Dengler and colleagues investigated the cerebrospinal fluid features of patients with acute KD.[9] They found that KD was characterized by an elevated leukocyte count and an elevated monocyte percentage, without remarkable changes in glucose or protein levels. In our case, the cerebrospinal fluid findings were consistent with these features. The patient responded poorly to antibiotics, and there were no bacteria in the cerebrospinal fluid. After treatment with gamma globulin, the cerebrospinal fluid results returned to normal, and thus infection or neoplasms were excluded. We determined that there was concurrent aseptic meningitis.

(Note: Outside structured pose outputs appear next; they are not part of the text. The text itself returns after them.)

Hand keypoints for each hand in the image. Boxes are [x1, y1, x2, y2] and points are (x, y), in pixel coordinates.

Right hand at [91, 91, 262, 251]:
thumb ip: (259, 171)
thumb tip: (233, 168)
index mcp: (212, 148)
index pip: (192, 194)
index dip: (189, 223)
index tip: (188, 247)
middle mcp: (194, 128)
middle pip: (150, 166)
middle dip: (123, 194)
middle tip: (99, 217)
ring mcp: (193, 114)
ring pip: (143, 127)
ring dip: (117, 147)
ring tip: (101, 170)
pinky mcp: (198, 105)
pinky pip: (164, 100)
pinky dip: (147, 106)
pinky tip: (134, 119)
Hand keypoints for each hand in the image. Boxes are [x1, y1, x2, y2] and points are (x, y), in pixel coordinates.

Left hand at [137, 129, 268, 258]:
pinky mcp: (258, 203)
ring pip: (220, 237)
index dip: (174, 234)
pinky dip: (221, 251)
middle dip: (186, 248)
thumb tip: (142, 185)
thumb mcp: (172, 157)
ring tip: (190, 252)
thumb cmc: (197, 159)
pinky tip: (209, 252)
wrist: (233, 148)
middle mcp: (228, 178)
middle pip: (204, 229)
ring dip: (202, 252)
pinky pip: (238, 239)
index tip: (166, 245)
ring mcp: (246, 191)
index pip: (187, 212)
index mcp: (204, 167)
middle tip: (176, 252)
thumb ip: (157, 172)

Facial nerve palsy secondary to KD is extremely rare. We reviewed the relevant literature and found only 45 reported cases of KD with facial nerve paralysis. A summary of the clinical characteristics of these cases is as follows. 1) The median age of these patients was 9 months and 62.5% of the patients were aged younger than 1 year. 2) The median clinical course of facial nerve palsy from onset to diagnosis was 16 days and the median clinical course from diagnosis to complete remission was 18 days (the longest duration was approximately 3 months). 3) There was a slight female predominance, with a female-to-male ratio of 1.2:1. 4) In the majority of the previous cases, facial nerve palsy was unilateral, and only one case showed bilateral facial nerve palsy.[10] 5) Cerebrospinal fluid findings were all normal in the previous studies. 6) Facial nerve palsy had no sequela. 7) The incidence of coronary artery complications in this cohort (approximately 62.5%) was significantly higher than that in general patients with KD.

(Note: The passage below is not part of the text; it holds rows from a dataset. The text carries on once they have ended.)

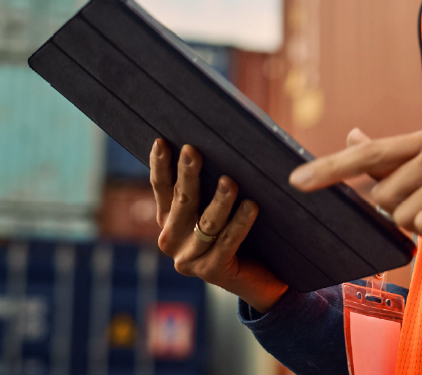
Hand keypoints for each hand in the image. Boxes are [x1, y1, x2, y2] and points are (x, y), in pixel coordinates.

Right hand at [150, 139, 288, 312]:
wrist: (260, 279)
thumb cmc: (242, 232)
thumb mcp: (220, 207)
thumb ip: (212, 183)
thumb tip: (221, 144)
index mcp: (169, 220)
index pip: (162, 188)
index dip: (160, 165)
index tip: (162, 142)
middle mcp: (172, 240)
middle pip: (183, 201)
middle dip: (187, 174)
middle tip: (192, 150)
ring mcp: (190, 259)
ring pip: (207, 223)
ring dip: (219, 201)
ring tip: (230, 181)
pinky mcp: (212, 272)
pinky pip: (228, 242)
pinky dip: (240, 223)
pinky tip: (251, 207)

We speculate that facial nerve palsy may be an indicator for evaluating the severity of KD. The mechanism of facial nerve palsy in KD remains unclear, but it may be associated with arterial vasculitis and immune dysfunction. Ischemic vasculitis of arteries supplying the facial nerve and inflammatory mechanisms may contribute to facial nerve palsy in KD. Additionally, we noted that facial nerve palsy was greatly improved in our patient after administration of intravenous gamma globulin. Therefore, immune function may be involved in the pathogenesis of facial nerve palsy in KD.[11,12] In the current case, left-sided facial nerve palsy persisted during the 18-month follow-up period. We hypothesize that this poor prognosis was due to inflammatory overburden. A much longer anti-inflammatory treatment and close follow-up are still required. Our findings of KD, which presented with bilateral facial palsy and meningitis, have not been previously reported. Because the onset age is early, and clinical symptoms were atypical, the diagnosis of KD was challenging in our case. Clinicians should consider KD as a differential diagnosis when a young child presents with long-term fever. The diagnostic value of coronary artery ultrasound should be highlighted, which facilitates early diagnosis and treatment.

Conclusion

KD manifesting as bilateral facial nerve palsy and meningitis is extremely rare. Clinicians should be aware of this condition because it is usually underdiagnosed owing to the non-specific clinical manifestations. Early diagnosis and appropriate treatment of KD are important.